*What needs to be done*: Return the data exactly, without pictures.

*Given information*:
----

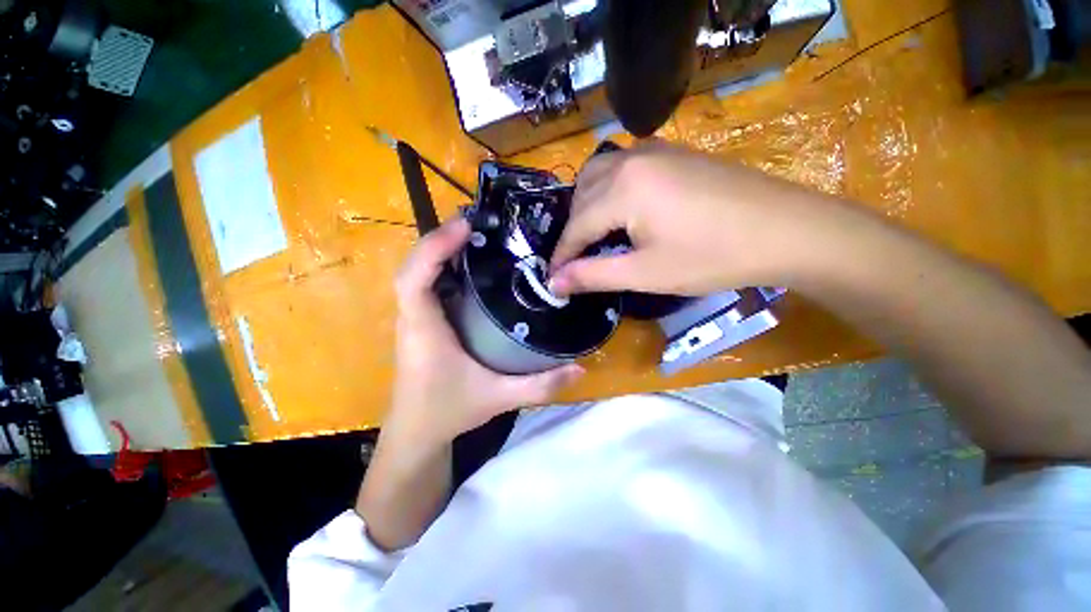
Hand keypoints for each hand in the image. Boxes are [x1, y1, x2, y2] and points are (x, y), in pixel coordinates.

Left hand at [387, 217, 583, 447]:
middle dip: (440, 239)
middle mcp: (414, 318)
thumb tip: (579, 369)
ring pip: (419, 273)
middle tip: (477, 223)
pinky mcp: (422, 322)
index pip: (414, 279)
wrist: (417, 433)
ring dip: (441, 250)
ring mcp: (415, 318)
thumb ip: (540, 386)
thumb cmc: (448, 412)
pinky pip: (427, 285)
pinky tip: (469, 265)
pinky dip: (443, 266)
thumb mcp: (498, 399)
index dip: (434, 248)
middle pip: (414, 266)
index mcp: (425, 331)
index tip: (464, 227)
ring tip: (475, 235)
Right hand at [549, 140, 825, 296]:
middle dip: (573, 229)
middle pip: (582, 194)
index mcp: (622, 188)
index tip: (552, 277)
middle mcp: (631, 159)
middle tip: (576, 259)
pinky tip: (622, 208)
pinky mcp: (673, 152)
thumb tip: (553, 283)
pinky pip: (623, 166)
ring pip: (599, 173)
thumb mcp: (645, 273)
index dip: (561, 255)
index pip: (576, 226)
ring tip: (594, 233)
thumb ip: (593, 275)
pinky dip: (609, 188)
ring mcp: (655, 150)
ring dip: (587, 204)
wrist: (786, 230)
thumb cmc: (712, 257)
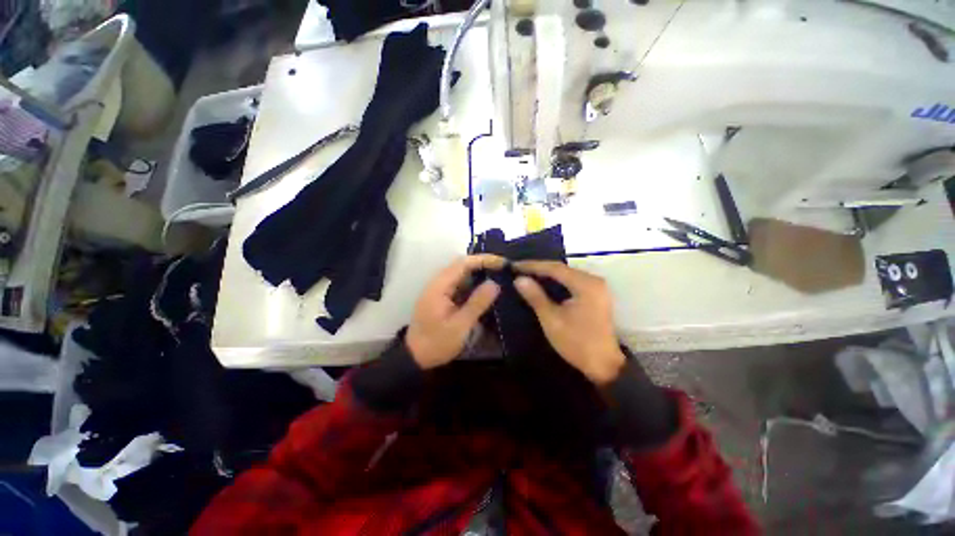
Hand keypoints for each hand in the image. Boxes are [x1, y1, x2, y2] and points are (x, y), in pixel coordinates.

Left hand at [406, 255, 504, 368]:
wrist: (415, 357)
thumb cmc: (437, 342)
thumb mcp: (460, 325)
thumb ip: (477, 303)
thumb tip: (494, 283)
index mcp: (439, 286)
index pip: (463, 263)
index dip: (484, 260)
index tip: (503, 263)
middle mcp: (438, 282)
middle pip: (462, 265)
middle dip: (483, 264)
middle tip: (504, 269)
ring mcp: (439, 289)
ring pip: (461, 274)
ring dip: (479, 273)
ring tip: (499, 276)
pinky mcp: (442, 297)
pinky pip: (460, 284)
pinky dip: (474, 283)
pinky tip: (485, 289)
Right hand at [514, 261, 625, 385]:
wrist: (605, 365)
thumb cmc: (576, 342)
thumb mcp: (551, 319)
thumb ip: (535, 296)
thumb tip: (519, 279)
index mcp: (585, 284)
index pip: (555, 268)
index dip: (533, 265)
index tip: (514, 266)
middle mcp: (594, 280)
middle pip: (562, 269)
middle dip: (539, 268)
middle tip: (518, 270)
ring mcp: (597, 287)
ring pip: (567, 274)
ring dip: (547, 274)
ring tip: (527, 275)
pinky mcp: (596, 294)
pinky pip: (572, 282)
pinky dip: (557, 282)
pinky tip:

----

*Exercise answer*:
Hand keypoints for each hand in the image. Boxes are [x1, y1, x2, y2] and points are (x, y), in pixel coordinates.

Left hand at [387, 217, 583, 447]:
middle dip: (440, 239)
middle mcp: (414, 318)
thumb tip: (579, 369)
ring pip: (419, 273)
middle tip: (477, 223)
pinky mcp: (422, 322)
index pip: (414, 279)
wrist: (417, 433)
ring dip: (441, 250)
ring mcp: (415, 318)
thumb ip: (540, 386)
thumb cmc: (448, 412)
pinky pip: (427, 285)
pinky tip: (469, 265)
pinky dip: (443, 266)
thumb mcp: (498, 399)
index dip: (434, 248)
middle pip: (414, 266)
index mcp: (425, 331)
index tip: (464, 227)
ring tip: (475, 235)
Right hand at [549, 140, 825, 296]:
middle dip: (573, 229)
middle pip: (582, 194)
index mcp: (622, 188)
index tip: (552, 277)
middle mcp: (631, 159)
middle tip: (576, 259)
pinky tip: (622, 208)
pinky mcp: (673, 152)
thumb tip: (553, 283)
pinky pip: (623, 166)
ring pip: (599, 173)
thumb mcp: (645, 273)
index dip: (561, 255)
index pip: (576, 226)
ring tip: (594, 233)
thumb ip: (593, 275)
pinky dip: (609, 188)
ring mcp: (655, 150)
ring dip: (587, 204)
wrist: (786, 230)
thumb cmc: (712, 257)
Hand keypoints for each hand in the image. Boxes are [x1, y1, x2, y2] and points are (x, y), in pixel coordinates.

Left hand at [406, 255, 504, 368]:
wrist: (415, 357)
thumb cmc: (437, 342)
thumb mcp: (460, 325)
thumb ip: (477, 303)
thumb tip: (494, 283)
index mcp: (439, 286)
index pip: (463, 263)
index dip: (484, 260)
index tip: (503, 263)
middle mcp: (438, 282)
middle pip: (462, 265)
middle dip: (483, 264)
middle tip: (504, 269)
ring mcp: (439, 289)
ring pip: (461, 274)
ring dip: (479, 273)
ring tip: (499, 276)
pinky mcp: (442, 297)
pinky pip: (460, 284)
pinky dip: (474, 283)
pinky tip: (485, 289)
Right hand at [514, 261, 625, 385]:
wrist: (605, 365)
thumb cmc: (576, 342)
thumb mcp: (551, 319)
thumb ip: (535, 296)
thumb tip: (519, 279)
index mcp: (585, 284)
index pip: (555, 268)
index dip: (533, 265)
index tip: (514, 266)
middle mcp: (594, 280)
middle pip: (562, 269)
middle dip: (539, 268)
middle tip: (518, 270)
ring mcp: (597, 287)
ring pip: (567, 274)
ring dip: (547, 274)
ring tip: (527, 275)
pinky mcp: (596, 294)
pinky pip: (572, 282)
pinky dip: (557, 282)
pinky tip:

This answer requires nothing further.